The Shocking Reason the Real Estate Market Might Be Headed for a Crash
For the past few months, the housing market has been filled with uncertainty. People feared the financial downturn would lead to a crash, but real estate prices remained reassuringly high for several months. This good news might be about to come to an end. The reason some experts are predicting a crash? It turns out the same culprit behind the 2008 recession might be rearing its head again.
Jumbo Mortgages Have Been on the Rise
A little known, but very important type of mortgage is a jumbo mortgage. This is a type of loan that is so big it cannot be guaranteed by Fannie Mae, Freddie Mac, and the FHA. Typically used to purchase massive luxury homes, jumbo mortgages tend to have lower interest rates and underwriting standards because lenders assume high-income borrowers are reliable lenders. These loans were partially responsible for the 2008 crash. Between 2004 to 2007, the amount of money held in jumbo mortgages soared to over $3 trillion. When the housing market dropped, many of these pricey homes lost their value. Banks realized the danger of jumbo mortgages, and for several years, many banks quit giving these loans out. In 2016, when all sorts of lending restrictions were eased, the amount of jumbo loans soared. During the past three years, $1.5 trillion worth of jumbo mortgages have been created.
Wealthier Homeowners Are Struggling
Many people thought the housing market would escape the COVID-19 downturn because the majority of people without jobs are hourly hospitality workers who rent, not white collar homeowners. This might be true, but things get a little more concerning when you look at the type of person who owns a jumbo mortgage. Many people in the wealthier demographic had their funds secured in investments, so the financial crash has wiped out their savings. They are often small business owners, so their assets have declined sharply. Furthermore, many highly paid contract workers and freelance workers, such as musicians and software entrepreneurs, have been struggling to find funding since the virus hit. By June, the number of jumbo mortgages in forbearance has doubled, and the situation continues to worsen.
A Wave of Jumbo Mortgage Defaults May Be Coming
With many jumbo mortgage owners struggling to make ends meet, many of these mortgages are at risk. The average residential home is still selling well, but there has been a huge decline in demand for the types of luxury homes secured by a jumbo mortgage. This means that a jumbo mortgage owner who is running out of money might not be able to offload their property on someone else. If this happens, their only option is to quit paying their mortgage. For the past few months, there has been a forbearance on mortgage payments. People who could not pay their mortgage could continue living in their home without foreclosure. As things stand now, all of these foreclosure stays will be over by August. If there is no extension, the nation is facing a wave of foreclosures. With the extra-high price tags of jumbo loans, this could lead to billions and billions of dollars in defaults.
Jumbo Mortgage Defaults Could Have Disastrous Effects
Trying to foreclose on a jumbo loan poses all sorts of challenges for a bank.
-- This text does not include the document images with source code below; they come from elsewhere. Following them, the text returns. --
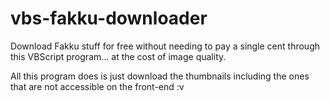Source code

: # vbs-fakku-downloader
Download Fakku stuff for free without needing to pay a single cent through this VBScript program... at the cost of image quality.

All this program does is just download the thumbnails including the ones that are not accessible on the front-end :v
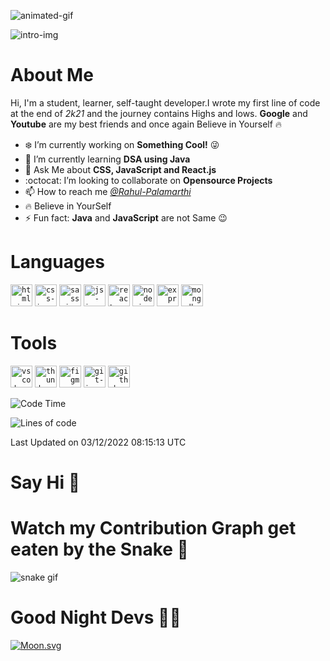 <!-- Intro section -->

![animated-gif](https://github.com/Rahul-Palamarthi/Rahul-Palamarthi/blob/main/assets/intro-animation.gif)

![intro-img](https://github.com/Rahul-Palamarthi/Rahul-Palamarthi/blob/main/assets/intro-github.png)

# About Me

Hi, I'm a student, learner, self-taught developer.I wrote my first line of code at the end of _2k21_ and the journey contains Highs and lows. **Google** and **Youtube** are my best friends and once again Believe in Yourself 🔥

-   ❄️ I’m currently working on **Something Cool!** 😜
-   🌱 I’m currently learning **DSA using Java**
-   👻 Ask Me about **CSS, JavaScript and React.js**
-   :octocat: I’m looking to collaborate on **Opensource Projects**
-   📫 How to reach me _[@Rahul-Palamarthi](#say-hi)_
-   🔥 Believe in YourSelf
-   ⚡ Fun fact: **Java** and **JavaScript** are not Same 😉

<!-- language section -->

# Languages

<code><img height="35" src="https://github.com/Rahul-Palamarthi/Rahul-Palamarthi/blob/main/assets/html.png" alt="html-img" ></code>
<code><img height="35" src="https://github.com/Rahul-Palamarthi/Rahul-Palamarthi/blob/main/assets/css.png" alt="css-img" ></code>
<code><img height="35" src="https://github.com/Rahul-Palamarthi/Rahul-Palamarthi/blob/main/assets/sass.png" alt="sass-img" ></code>
<code><img height="35" src="https://github.com/Rahul-Palamarthi/Rahul-Palamarthi/blob/main/assets/js.png" alt="js-img" ></code>
<code><img height="35" src="https://github.com/Rahul-Palamarthi/Rahul-Palamarthi/blob/main/assets/react.png" alt="react-img" ></code>
<code><img height="35" src="https://github.com/Rahul-Palamarthi/Rahul-Palamarthi/blob/main/assets/node.png" alt="node-img" ></code>
<code><img height="35" src="https://github.com/Rahul-Palamarthi/Rahul-Palamarthi/blob/main/assets/express.png" alt="express-img" ></code>
<code><img height="35" src="https://github.com/Rahul-Palamarthi/Rahul-Palamarthi/blob/main/assets/mongodb.png" alt="mongodb-img" ></code>

# Tools

<code><img height="35" src="https://github.com/Rahul-Palamarthi/Rahul-Palamarthi/blob/main/assets/vscode.png" alt="vscode-img" ></code>
<code><img height="35" src="https://github.com/Rahul-Palamarthi/Rahul-Palamarthi/blob/main/assets/thunderclient.png" alt="thunderclient-img" ></code>
<code><img height="35" src="https://github.com/Rahul-Palamarthi/Rahul-Palamarthi/blob/main/assets/figma.png" alt="figma-img" ></code>
<code><img height="35" src="https://github.com/Rahul-Palamarthi/Rahul-Palamarthi/blob/main/assets/git.png" alt="git-img" ></code>
<code><img height="35" src="https://github.com/Rahul-Palamarthi/Rahul-Palamarthi/blob/main/assets/github.png" alt="github-img" ></code>

<!--START_SECTION:waka-->

![Code Time](http://img.shields.io/badge/Code%20Time-0%20secs-blue)

![Lines of code](https://img.shields.io/badge/From%20Hello%20World%20I%27ve%20Written-138%20Thousand%20lines%20of%20code-blue)

Last Updated on 03/12/2022 08:15:13 UTC

<!--END_SECTION:waka-->

<!-- social section -->

# Say Hi 👋

<!-- snake section -->

# Watch my Contribution Graph get eaten by the Snake 🐍

![snake gif](https://github.com/Rahul-Palamarthi/Rahul-Palamarthi/blob/output/github-contribution-grid-snake.svg)

<!-- Moon section -->

# Good Night Devs 🥱🥱

[![Moon.svg](https://moon-svg.minung.dev/moon.svg?theme=ray&rotate=340)](https://moon-svg.minung.dev)

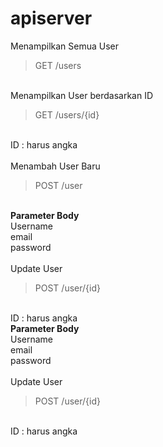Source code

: # apiserver

Menampilkan Semua User <br/> 
<blockquote> GET /users </blockquote>
<br/>
Menampilkan User berdasarkan ID <br />
<blockquote> GET /users/{id} </blockquote> <br/>
ID : harus angka
<br/>
<br/>
Menambah User Baru <br/>
<blockquote> POST /user </blockquote>
<br>
<b>Parameter Body</b><br/>
Username<br/>
email<br/>
password<br/>
<br/>
Update User <br/>
<blockquote> POST /user/{id} </blockquote>
<br>
ID : harus angka
<br>
<b>Parameter Body</b><br/>
Username<br/>
email<br/>
password<br/>

<br/>
Update User <br/>
<blockquote> POST /user/{id} </blockquote>
<br>
ID : harus angka
<br>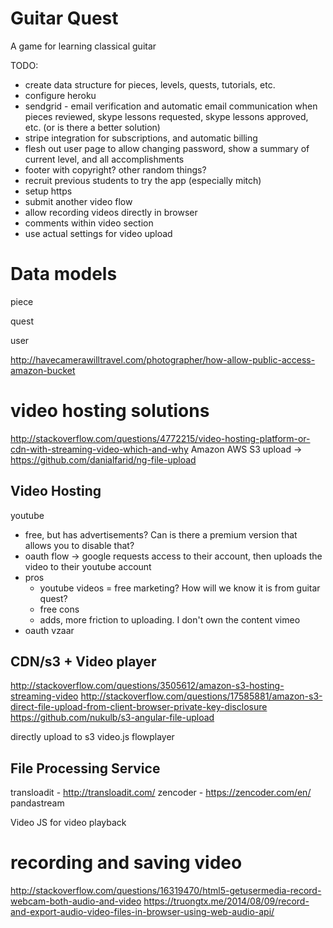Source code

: # Guitar Quest

A game for learning classical guitar



TODO:

- create data structure for pieces, levels, quests, tutorials, etc.
- configure heroku
- sendgrid - email verification and automatic email communication when pieces reviewed, skype lessons requested, skype lessons approved, etc. (or is there a better solution)
- stripe integration for subscriptions, and automatic billing
- flesh out user page to allow changing password, show a summary of current level, and all accomplishments
- footer with copyright? other random things?
- recruit previous students to try the app (especially mitch)
- setup https
- submit another video flow
- allow recording videos directly in browser
- comments within video section
- use actual settings for video upload

# Data models

piece

quest

user

http://havecamerawilltravel.com/photographer/how-allow-public-access-amazon-bucket

# video hosting solutions

http://stackoverflow.com/questions/4772215/video-hosting-platform-or-cdn-with-streaming-video-which-and-why
Amazon AWS S3 upload -> https://github.com/danialfarid/ng-file-upload

## Video Hosting
youtube
- free, but has advertisements? Can is there a premium version that allows you to disable that?
- oauth flow -> google requests access to their account, then uploads the video to their youtube account
- pros
  - youtube videos = free marketing? How will we know it is from guitar quest?
  - free
cons
  - adds, more friction to uploading. I don't own the content
vimeo
- oauth
vzaar

## CDN/s3 + Video player
http://stackoverflow.com/questions/3505612/amazon-s3-hosting-streaming-video
http://stackoverflow.com/questions/17585881/amazon-s3-direct-file-upload-from-client-browser-private-key-disclosure
https://github.com/nukulb/s3-angular-file-upload

directly upload to s3
video.js
flowplayer

## File Processing Service
transloadit - http://transloadit.com/
zencoder - https://zencoder.com/en/
pandastream

Video JS for video playback

# recording and saving video
http://stackoverflow.com/questions/16319470/html5-getusermedia-record-webcam-both-audio-and-video
https://truongtx.me/2014/08/09/record-and-export-audio-video-files-in-browser-using-web-audio-api/

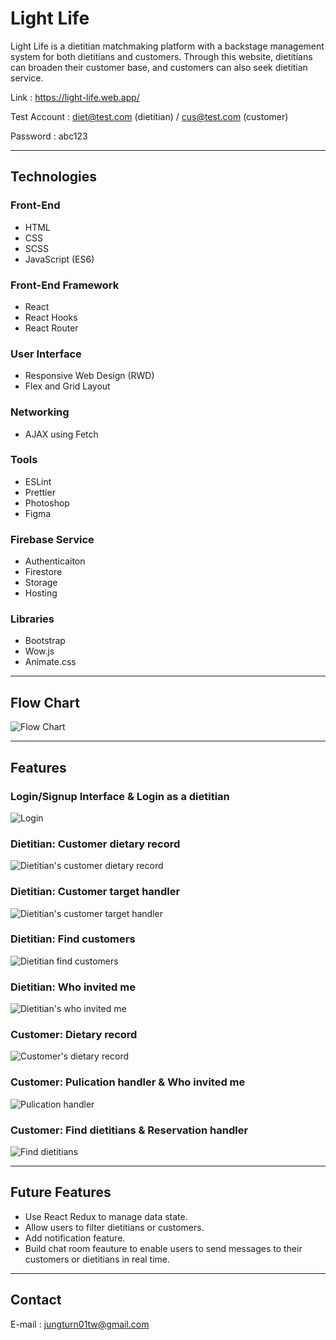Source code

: # Light Life

Light Life is a dietitian matchmaking platform with a backstage management system for both dietitians and customers. Through this website, dietitians can broaden their customer base, and customers can also seek dietitian service.

Link : https://light-life.web.app/

Test Account : diet@test.com (dietitian) / cus@test.com (customer)

Password : abc123

---

## **Technologies**

### **Front-End**

- HTML
- CSS
- SCSS
- JavaScript (ES6)

### **Front-End Framework**

- React
- React Hooks
- React Router

### **User Interface**

- Responsive Web Design (RWD)
- Flex and Grid Layout

### **Networking**

- AJAX using Fetch

### **Tools**

- ESLint
- Prettier
- Photoshop
- Figma

### **Firebase Service**

- Authenticaiton
- Firestore
- Storage
- Hosting

### **Libraries**

- Bootstrap
- Wow.js
- Animate.css

---

## **Flow Chart**

![Flow Chart](https://imgur.com/aLYex3D.png)

---

## **Features**

### Login/Signup Interface & Login as a dietitian

![Login](https://imgur.com/J7wWfpb.gif)

### Dietitian: Customer dietary record

![Dietitian's customer dietary record](https://imgur.com/3xDrQtZ.gif)

### Dietitian: Customer target handler

![Dietitian's customer target handler](https://imgur.com/UfeQnR2.gif)

### Dietitian: Find customers

![Dietitian find customers](https://imgur.com/W7QF3NK.gif)

### Dietitian: Who invited me

![Dietitian's who invited me](https://imgur.com/EeC7b8a.gif)

### Customer: Dietary record

![Customer's dietary record](https://imgur.com/LFmdnXW.gif)

### Customer: Pulication handler & Who invited me

![Pulication handler](https://imgur.com/wPEq0uS.gif)

### Customer: Find dietitians & Reservation handler

![Find dietitians](https://imgur.com/0OKJsWa.gif)

---

## **Future Features**

- Use React Redux to manage data state.
- Allow users to filter dietitians or customers.
- Add notification feature.
- Build chat room feauture to enable users to send messages to their customers or dietitians in real time.

---

## **Contact**

E-mail : jungturn01tw@gmail.com
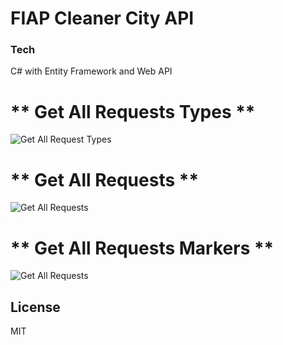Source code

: ﻿# FIAP Cleaner City API

### Tech

C# with Entity Framework and Web API

# ** Get All Requests Types **

![Get All Request Types](https://i.imgur.com/6mC3tSS.png)


# ** Get All Requests **

![Get All Requests](https://i.imgur.com/Sd6mogs.png)

# ** Get All Requests Markers **

![Get All Requests](https://i.imgur.com/3NsSf2j.png)

License
----
MIT
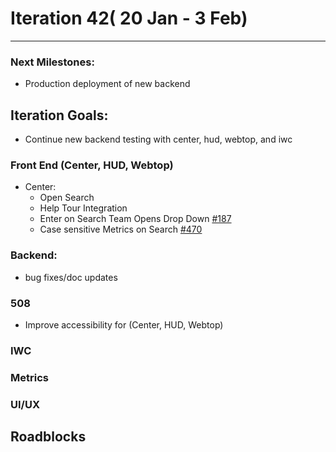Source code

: # Iteration 42( 20 Jan - 3 Feb)

*** 
### Next Milestones:
* Production deployment of new backend

## Iteration Goals:
* Continue new backend testing with center, hud, webtop, and iwc


### Front End (Center, HUD, Webtop)

* Center:
  * Open Search
  * Help Tour Integration
  * Enter on Search Team Opens Drop Down [#187](https://github.com/ozone-development/ozp-center/issues/187) 
  * Case sensitive Metrics on Search [#470](https://github.com/ozone-development/ozp-center/issues/470)

### Backend:
* bug fixes/doc updates

### 508 
* Improve accessibility for (Center, HUD, Webtop)

### IWC

### Metrics

### UI/UX

## Roadblocks
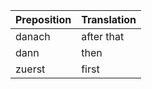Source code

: 
| Preposition | Translation |
| ----------- | ----------- |
| danach      | after that  |
| dann        | then        |
| zuerst      | first       |
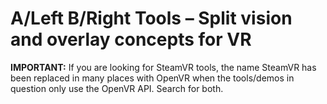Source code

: # A/Left B/Right Tools – Split vision and overlay concepts for VR

**IMPORTANT:** If you are looking for SteamVR tools, the name SteamVR has been replaced in many places with OpenVR when the tools/demos in question only use the OpenVR API. Search for both.

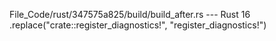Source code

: File_Code/rust/347575a825/build/build_after.rs --- Rust
16                   .replace("crate::register_diagnostics!", "register_diagnostics!")                                                                         

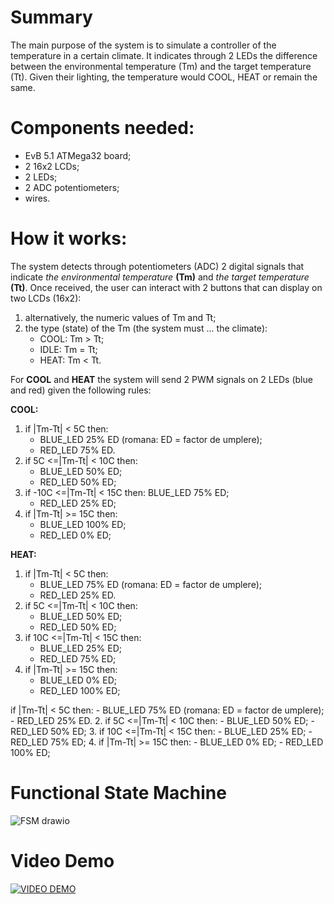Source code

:
# **Summary**
The main purpose of the system is to simulate a controller of the temperature in a certain climate. It indicates through 2 LEDs the difference between the environmental temperature (Tm) and the target temperature (Tt). Given their lighting, the temperature would COOL, HEAT or remain the same.

# **Components needed:**
- EvB 5.1 ATMega32 board;
- 2 16x2 LCDs;
- 2 LEDs;
- 2 ADC potentiometers;
- wires.

# **How it works:**
The system detects through potentiometers (ADC) 2 digital signals that indicate *the environmental temperature* **(Tm)** and *the target temperature* **(Tt)**. Once received, the user can interact with 2 buttons that can display on two LCDs (16x2):

1. alternatively, the numeric values of Tm and Tt;
2. the type (state) of the Tm (the system must ... the climate):
	- COOL: Tm > Tt;
	- IDLE: Tm = Tt;
	- HEAT: Tm < Tt.

For **COOL** and **HEAT** the system will send 2 PWM signals on 2 LEDs (blue and red) given the following rules:

**COOL:**
1. if |Tm-Tt| < 5C then:
	- BLUE_LED 25% ED (romana: ED = factor de umplere);
	- RED_LED 75% ED.
2. if 5C <=|Tm-Tt| < 10C then:
	- BLUE_LED 50% ED;
	- RED_LED 50% ED;
3. if -10C <=|Tm-Tt| < 15C then:
	 BLUE_LED 75% ED;
	- RED_LED 25% ED;
4. if |Tm-Tt| >= 15C then:
	- BLUE_LED 100% ED;
	- RED_LED 0% ED;

**HEAT:**
1. if |Tm-Tt| < 5C then:
	- BLUE_LED 75% ED (romana: ED = factor de umplere);
	- RED_LED 25% ED.
2. if 5C <=|Tm-Tt| < 10C then:
	- BLUE_LED 50% ED;
	- RED_LED 50% ED;
3. if 10C <=|Tm-Tt| < 15C then:
	- BLUE_LED 25% ED;
	- RED_LED 75% ED;
4. if |Tm-Tt| >= 15C then:
	- BLUE_LED 0% ED;
	- RED_LED 100% ED;

if |Tm-Tt| < 5C then:
	- BLUE_LED 75% ED (romana: ED = factor de umplere);
	- RED_LED 25% ED.
2. if 5C <=|Tm-Tt| < 10C then:
	- BLUE_LED 50% ED;
	- RED_LED 50% ED;
3. if 10C <=|Tm-Tt| < 15C then:
	- BLUE_LED 25% ED;
	- RED_LED 75% ED;
4. if |Tm-Tt| >= 15C then:
	- BLUE_LED 0% ED;
	- RED_LED 100% ED;
 
 # Functional State Machine
![FSM drawio](https://github.com/user-attachments/assets/c725f2bb-28de-4968-8964-7576d731c193)

# Video Demo
[![VIDEO DEMO](https://img.youtube.com/vi/UidEKBWCLyI/hqdefault.jpg)](https://www.youtube.com/watch?v=UidEKBWCLyI)

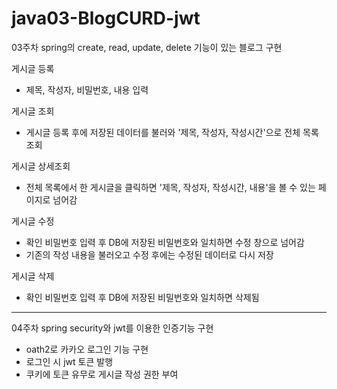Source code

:# java03-BlogCURD-jwt


03주차 spring의 create, read, update, delete 기능이 있는 블로그 구현 

게시글 등록 
- 제목, 작성자, 비밀번호, 내용 입력

게시글 조회
- 게시글 등록 후에 저장된 데이터를 불러와 '제목, 작성자, 작성시간'으로 전체 목록 조회

게시글 상세조회
- 전체 목록에서 한 게시글을 클릭하면 '제목, 작성자, 작성시간, 내용'을 볼 수 있는 페이지로 넘어감

게시글 수정
- 확인 비밀번호 입력 후 DB에 저장된 비밀번호와 일치하면 수정 창으로 넘어감
- 기존의 작성 내용을 불러오고 수정 후에는 수정된 데이터로 다시 저장

게시글 삭제
- 확인 비밀번호 입력 후 DB에 저장된 비밀번호와 일치하면 삭제됨


----------
04주차 spring security와 jwt를 이용한 인증기능 구현

* oath2로 카카오 로그인 기능 구현
* 로그인 시 jwt 토큰 발행
* 쿠키에 토큰 유무로 게시글 작성 권한 부여
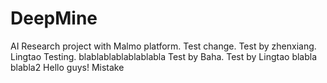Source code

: # DeepMine
AI Research project with Malmo platform.
Test change.
Test by zhenxiang.
Lingtao Testing.
blablablablablablabla
Test by Baha.
Test by Lingtao
blabla
blabla2
Hello guys!
Mistake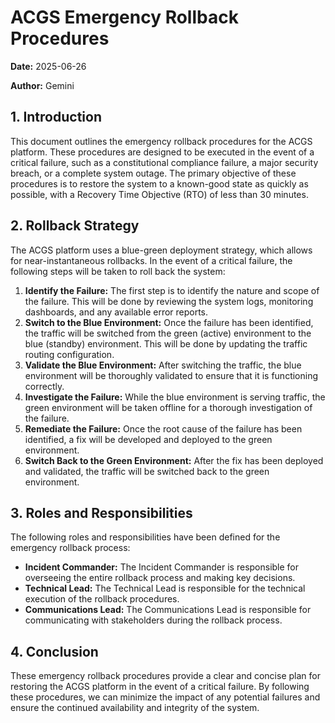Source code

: # ACGS Emergency Rollback Procedures

<!-- Constitutional Hash: cdd01ef066bc6cf2 -->


**Date:** 2025-06-26

**Author:** Gemini

## 1. Introduction

This document outlines the emergency rollback procedures for the ACGS platform. These procedures are designed to be executed in the event of a critical failure, such as a constitutional compliance failure, a major security breach, or a complete system outage. The primary objective of these procedures is to restore the system to a known-good state as quickly as possible, with a Recovery Time Objective (RTO) of less than 30 minutes.

## 2. Rollback Strategy

The ACGS platform uses a blue-green deployment strategy, which allows for near-instantaneous rollbacks. In the event of a critical failure, the following steps will be taken to roll back the system:

1.  **Identify the Failure:** The first step is to identify the nature and scope of the failure. This will be done by reviewing the system logs, monitoring dashboards, and any available error reports.
2.  **Switch to the Blue Environment:** Once the failure has been identified, the traffic will be switched from the green (active) environment to the blue (standby) environment. This will be done by updating the traffic routing configuration.
3.  **Validate the Blue Environment:** After switching the traffic, the blue environment will be thoroughly validated to ensure that it is functioning correctly.
4.  **Investigate the Failure:** While the blue environment is serving traffic, the green environment will be taken offline for a thorough investigation of the failure.
5.  **Remediate the Failure:** Once the root cause of the failure has been identified, a fix will be developed and deployed to the green environment.
6.  **Switch Back to the Green Environment:** After the fix has been deployed and validated, the traffic will be switched back to the green environment.

## 3. Roles and Responsibilities

The following roles and responsibilities have been defined for the emergency rollback process:

- **Incident Commander:** The Incident Commander is responsible for overseeing the entire rollback process and making key decisions.
- **Technical Lead:** The Technical Lead is responsible for the technical execution of the rollback procedures.
- **Communications Lead:** The Communications Lead is responsible for communicating with stakeholders during the rollback process.

## 4. Conclusion

These emergency rollback procedures provide a clear and concise plan for restoring the ACGS platform in the event of a critical failure. By following these procedures, we can minimize the impact of any potential failures and ensure the continued availability and integrity of the system.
Placing a bunch of extra pricey homes on the market at the same time can easily flood the market and drive housing prices down. Therefore, many banks have developed a policy of refinancing jumbo loans instead of foreclosing them. However, over 75 percent of re-modified mortgages still result in a default within the next two years. This has been going on for a while, so there are currently billions of dollars worth of delinquent jumbo mortgages being held by banks. Many financial experts have been calling the jumbo mortgage market "a ticking time bomb" for years now, and the COVID-19 pandemic might be the thing that makes it explode. With more jumbo mortgage defaults than ever, banks may be forced to finally foreclose after the mortgage deferment period ends. This may potentially have far-reaching effects, driving prices down as consumers now have access to a wide variety of cheaper luxury homes.